_Document text_:
===============

Tuesday, January 21, 2014

Chartology: Yields Lower, Then Higher (in line With DoubleLine's Jeff Gundlach)

The yield on the 10-year is ticking down again this morning, 2.8270% after trading at 3.0260 on Dec. 31.
From StockCharts (Jan. 11):
Major Breakout on Hold 
Friday's US Employment Situation Report was much less-than-expected at +87k. Many believe this to be an aberration given recent strong employment data, but the aberration may be a longer-than-expected aberration given 10-year note yield may be telling us that a "soft patch" is directly ahead.
10-yr note 1-11-14

Quite simply, let us preference this with the fact that 10-year note yields have indeed broken out above long-term 200-week moving average, which tells us yields are going higher over the longer-term. However, major trendline resistance is once again starting to prove its merit, with distance above the 200-week moving average having traded into overbought levels at the +20% level. In the past, this distance has been "as good as it gets" for yields, and a decline develops thereafter.

===============

_Extracted entries_:
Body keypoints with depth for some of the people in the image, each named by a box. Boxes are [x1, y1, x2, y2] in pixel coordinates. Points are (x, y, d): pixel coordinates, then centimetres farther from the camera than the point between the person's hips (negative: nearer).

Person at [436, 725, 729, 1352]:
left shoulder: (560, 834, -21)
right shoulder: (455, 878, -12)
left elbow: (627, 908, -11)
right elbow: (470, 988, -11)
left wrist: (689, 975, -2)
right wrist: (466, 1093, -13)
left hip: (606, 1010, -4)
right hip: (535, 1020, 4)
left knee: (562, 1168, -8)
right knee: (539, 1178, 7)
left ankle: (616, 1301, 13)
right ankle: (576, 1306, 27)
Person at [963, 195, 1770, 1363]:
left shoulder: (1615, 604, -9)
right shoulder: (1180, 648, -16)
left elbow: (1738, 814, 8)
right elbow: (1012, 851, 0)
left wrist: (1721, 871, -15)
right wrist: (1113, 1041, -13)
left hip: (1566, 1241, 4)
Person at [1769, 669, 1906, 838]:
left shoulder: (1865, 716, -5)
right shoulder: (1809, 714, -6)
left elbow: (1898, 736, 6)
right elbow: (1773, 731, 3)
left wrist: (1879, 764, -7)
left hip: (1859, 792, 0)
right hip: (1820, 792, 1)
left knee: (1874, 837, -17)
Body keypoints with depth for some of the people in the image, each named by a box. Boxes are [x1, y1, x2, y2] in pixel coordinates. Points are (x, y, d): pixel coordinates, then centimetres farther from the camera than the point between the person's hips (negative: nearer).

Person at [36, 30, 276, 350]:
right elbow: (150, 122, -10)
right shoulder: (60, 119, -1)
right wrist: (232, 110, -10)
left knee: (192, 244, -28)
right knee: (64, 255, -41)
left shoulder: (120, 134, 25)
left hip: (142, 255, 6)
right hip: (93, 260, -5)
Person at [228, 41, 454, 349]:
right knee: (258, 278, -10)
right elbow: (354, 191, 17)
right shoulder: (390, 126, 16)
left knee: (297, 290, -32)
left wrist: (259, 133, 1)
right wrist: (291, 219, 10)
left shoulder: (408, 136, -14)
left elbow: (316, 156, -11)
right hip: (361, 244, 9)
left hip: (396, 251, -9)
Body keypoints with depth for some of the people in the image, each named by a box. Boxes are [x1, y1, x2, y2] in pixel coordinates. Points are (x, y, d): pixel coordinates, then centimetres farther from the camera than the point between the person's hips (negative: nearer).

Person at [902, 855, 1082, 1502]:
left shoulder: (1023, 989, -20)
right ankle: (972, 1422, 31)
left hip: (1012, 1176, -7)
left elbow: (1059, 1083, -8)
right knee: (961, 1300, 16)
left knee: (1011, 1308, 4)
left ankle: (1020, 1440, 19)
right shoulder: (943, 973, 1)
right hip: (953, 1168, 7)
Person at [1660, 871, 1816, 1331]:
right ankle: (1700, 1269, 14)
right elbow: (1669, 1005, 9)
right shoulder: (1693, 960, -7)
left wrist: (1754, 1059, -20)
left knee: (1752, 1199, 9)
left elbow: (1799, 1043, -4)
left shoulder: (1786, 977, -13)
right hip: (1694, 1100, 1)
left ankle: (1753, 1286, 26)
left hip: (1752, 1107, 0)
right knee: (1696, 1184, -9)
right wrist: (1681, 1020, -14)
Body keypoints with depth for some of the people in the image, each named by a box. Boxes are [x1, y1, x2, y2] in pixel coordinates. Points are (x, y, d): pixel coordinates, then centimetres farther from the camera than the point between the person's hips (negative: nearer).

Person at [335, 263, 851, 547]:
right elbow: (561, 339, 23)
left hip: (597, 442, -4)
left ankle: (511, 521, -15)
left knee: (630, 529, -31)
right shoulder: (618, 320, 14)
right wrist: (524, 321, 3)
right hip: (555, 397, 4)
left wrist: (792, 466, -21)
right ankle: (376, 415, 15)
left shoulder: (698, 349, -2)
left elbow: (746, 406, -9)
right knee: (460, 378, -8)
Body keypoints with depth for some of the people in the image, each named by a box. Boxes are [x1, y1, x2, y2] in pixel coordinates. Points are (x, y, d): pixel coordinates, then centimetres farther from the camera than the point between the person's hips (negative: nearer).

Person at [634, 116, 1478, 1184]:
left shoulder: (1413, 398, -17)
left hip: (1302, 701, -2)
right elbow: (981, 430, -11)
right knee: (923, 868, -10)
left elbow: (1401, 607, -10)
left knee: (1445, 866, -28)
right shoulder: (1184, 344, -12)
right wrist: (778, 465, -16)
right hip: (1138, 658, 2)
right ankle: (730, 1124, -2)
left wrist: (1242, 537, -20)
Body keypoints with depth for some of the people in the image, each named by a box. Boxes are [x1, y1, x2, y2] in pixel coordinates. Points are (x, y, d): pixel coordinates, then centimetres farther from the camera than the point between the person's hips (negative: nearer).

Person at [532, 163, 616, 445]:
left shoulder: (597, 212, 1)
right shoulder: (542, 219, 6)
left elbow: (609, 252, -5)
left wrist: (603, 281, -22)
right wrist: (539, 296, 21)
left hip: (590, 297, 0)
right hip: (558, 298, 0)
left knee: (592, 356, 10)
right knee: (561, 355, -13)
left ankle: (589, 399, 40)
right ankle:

===============

_Assignment_:
Please list every person, firm, website and report that the bond-yield post above mentions by name.

_Answer section_:
- Jeff Gundlach
- DoubleLine
- StockCharts
- US Employment Situation Report